> [YOUR OBJECTIVE] Reproduce word for word the lines below, from the line with "catalogue / barcode: US 3154075" up to and including the final line of the rows.

──────

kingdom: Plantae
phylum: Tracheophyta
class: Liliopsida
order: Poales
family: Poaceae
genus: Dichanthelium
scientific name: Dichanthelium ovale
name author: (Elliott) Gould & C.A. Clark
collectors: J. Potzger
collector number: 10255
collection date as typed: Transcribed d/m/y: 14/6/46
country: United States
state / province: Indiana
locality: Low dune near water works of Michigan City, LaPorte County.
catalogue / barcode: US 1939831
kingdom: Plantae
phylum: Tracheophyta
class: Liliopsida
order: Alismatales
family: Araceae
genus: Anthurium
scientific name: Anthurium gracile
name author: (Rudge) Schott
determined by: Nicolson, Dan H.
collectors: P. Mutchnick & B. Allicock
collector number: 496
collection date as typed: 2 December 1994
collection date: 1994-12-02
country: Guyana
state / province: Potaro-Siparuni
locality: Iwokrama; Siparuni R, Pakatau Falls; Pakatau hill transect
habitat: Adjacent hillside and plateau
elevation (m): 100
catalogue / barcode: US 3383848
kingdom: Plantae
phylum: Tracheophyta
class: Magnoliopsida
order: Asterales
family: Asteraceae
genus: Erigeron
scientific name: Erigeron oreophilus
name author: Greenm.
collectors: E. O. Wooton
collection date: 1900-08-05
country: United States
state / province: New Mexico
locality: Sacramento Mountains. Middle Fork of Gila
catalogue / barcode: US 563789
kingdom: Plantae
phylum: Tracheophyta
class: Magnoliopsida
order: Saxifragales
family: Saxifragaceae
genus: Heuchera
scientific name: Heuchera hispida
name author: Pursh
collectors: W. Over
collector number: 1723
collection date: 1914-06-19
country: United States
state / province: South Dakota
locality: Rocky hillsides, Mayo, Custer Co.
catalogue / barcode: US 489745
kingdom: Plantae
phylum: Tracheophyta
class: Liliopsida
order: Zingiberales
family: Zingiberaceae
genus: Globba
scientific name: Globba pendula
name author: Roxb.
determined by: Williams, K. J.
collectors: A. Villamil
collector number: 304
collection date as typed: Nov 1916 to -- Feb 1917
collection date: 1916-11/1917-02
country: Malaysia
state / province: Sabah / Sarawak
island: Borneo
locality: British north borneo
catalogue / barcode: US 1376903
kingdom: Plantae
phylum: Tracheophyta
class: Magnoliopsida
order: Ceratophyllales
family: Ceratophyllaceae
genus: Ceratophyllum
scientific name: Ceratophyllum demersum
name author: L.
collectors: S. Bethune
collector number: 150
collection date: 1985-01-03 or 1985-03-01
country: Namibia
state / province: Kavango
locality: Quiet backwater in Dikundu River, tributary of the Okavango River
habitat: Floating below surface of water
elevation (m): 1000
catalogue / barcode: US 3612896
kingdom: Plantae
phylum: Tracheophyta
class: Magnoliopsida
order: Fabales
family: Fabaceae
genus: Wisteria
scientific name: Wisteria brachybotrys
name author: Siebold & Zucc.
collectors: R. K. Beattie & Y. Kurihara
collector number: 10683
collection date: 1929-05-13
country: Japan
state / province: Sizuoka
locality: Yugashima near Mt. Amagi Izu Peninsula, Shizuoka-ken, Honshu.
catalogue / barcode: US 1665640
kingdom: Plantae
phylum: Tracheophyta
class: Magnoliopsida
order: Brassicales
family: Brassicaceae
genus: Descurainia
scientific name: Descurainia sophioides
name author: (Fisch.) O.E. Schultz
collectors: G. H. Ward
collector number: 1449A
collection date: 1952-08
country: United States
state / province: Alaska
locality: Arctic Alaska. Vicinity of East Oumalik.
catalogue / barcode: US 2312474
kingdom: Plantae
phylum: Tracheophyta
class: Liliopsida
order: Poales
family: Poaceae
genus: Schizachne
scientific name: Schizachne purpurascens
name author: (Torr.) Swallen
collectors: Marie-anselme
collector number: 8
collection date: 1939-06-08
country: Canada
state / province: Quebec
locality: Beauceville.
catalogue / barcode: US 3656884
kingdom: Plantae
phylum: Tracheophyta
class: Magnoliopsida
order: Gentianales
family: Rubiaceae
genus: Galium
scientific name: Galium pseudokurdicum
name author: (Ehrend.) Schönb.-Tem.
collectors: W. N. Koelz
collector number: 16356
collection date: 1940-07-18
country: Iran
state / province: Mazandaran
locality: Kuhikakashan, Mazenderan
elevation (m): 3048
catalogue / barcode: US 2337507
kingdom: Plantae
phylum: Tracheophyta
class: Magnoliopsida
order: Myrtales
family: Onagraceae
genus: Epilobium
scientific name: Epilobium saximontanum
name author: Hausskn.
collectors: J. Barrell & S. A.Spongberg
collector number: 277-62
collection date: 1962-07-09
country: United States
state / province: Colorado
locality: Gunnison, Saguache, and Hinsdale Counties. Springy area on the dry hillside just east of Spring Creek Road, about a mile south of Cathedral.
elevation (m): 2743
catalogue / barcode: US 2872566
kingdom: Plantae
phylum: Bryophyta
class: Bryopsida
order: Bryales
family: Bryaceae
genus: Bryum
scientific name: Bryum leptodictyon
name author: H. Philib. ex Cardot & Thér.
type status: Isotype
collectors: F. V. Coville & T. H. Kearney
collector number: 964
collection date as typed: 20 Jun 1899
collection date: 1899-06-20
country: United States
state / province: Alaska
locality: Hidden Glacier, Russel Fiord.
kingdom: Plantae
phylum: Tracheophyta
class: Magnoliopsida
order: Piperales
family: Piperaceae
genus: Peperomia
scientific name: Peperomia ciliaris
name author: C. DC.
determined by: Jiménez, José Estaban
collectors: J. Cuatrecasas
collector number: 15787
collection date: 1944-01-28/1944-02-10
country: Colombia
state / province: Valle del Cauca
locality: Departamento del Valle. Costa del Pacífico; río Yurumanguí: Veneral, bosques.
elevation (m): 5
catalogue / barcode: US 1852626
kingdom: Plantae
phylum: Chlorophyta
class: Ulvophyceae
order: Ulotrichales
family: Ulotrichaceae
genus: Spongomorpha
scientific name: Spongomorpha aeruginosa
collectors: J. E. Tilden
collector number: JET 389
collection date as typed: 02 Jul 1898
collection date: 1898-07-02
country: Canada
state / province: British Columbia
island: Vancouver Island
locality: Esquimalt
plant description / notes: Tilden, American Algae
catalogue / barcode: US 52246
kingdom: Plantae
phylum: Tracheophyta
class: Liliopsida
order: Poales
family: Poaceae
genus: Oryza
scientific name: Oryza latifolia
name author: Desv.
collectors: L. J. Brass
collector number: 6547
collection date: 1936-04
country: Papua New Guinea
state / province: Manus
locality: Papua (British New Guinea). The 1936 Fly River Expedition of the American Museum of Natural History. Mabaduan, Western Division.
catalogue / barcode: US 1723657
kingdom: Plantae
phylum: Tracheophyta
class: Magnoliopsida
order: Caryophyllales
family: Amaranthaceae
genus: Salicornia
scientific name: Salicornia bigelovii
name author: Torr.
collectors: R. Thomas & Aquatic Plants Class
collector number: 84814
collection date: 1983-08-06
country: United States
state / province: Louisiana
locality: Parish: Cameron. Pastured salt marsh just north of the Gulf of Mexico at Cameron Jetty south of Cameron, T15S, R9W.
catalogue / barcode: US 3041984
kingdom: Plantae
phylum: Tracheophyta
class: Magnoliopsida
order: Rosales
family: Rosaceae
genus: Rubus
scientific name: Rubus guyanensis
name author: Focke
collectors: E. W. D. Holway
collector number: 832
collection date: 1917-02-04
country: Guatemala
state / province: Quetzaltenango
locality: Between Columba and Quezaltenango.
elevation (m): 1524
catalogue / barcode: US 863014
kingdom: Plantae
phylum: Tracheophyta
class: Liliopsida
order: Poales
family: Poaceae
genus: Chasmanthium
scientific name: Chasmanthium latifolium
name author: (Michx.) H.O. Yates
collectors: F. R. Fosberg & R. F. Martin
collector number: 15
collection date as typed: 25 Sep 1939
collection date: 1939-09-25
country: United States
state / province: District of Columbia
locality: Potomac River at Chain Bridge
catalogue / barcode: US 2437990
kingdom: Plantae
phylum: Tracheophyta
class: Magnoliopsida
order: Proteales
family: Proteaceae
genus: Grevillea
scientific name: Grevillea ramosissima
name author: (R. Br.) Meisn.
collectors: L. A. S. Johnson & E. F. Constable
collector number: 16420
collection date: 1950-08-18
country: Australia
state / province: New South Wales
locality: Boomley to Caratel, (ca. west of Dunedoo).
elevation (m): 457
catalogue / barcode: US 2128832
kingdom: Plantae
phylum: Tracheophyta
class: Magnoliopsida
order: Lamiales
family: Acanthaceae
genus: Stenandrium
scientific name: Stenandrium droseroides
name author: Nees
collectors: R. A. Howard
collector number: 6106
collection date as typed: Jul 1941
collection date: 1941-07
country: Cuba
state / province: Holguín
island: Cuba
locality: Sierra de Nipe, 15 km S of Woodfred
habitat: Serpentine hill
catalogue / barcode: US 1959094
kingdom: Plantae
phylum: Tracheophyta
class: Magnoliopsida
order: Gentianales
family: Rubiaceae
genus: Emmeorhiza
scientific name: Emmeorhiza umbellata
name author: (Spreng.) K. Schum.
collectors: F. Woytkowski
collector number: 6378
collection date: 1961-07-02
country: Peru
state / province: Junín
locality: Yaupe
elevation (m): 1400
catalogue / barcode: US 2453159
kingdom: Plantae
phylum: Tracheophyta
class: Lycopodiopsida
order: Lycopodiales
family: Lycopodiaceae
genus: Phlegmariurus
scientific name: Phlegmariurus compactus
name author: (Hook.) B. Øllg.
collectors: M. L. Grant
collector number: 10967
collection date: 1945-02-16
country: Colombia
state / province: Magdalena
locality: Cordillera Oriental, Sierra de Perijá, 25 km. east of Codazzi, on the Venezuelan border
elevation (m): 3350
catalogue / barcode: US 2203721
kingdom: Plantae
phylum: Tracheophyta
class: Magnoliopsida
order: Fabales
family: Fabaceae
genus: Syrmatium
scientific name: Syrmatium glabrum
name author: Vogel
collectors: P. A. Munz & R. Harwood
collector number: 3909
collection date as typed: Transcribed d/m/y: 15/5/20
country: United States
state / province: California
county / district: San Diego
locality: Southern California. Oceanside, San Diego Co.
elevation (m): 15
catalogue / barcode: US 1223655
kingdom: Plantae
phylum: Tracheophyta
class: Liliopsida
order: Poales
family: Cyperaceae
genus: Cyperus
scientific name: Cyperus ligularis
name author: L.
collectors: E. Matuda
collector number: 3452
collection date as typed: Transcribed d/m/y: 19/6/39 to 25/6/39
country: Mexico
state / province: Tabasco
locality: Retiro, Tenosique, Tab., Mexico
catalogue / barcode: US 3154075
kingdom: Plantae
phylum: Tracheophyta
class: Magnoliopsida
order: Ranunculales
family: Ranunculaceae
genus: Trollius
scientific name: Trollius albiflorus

──────

> [PROBLEM SOLUTION]
catalogue / barcode: US 3154075
kingdom: Plantae
phylum: Tracheophyta
class: Magnoliopsida
order: Ranunculales
family: Ranunculaceae
genus: Trollius
scientific name: Trollius albiflorus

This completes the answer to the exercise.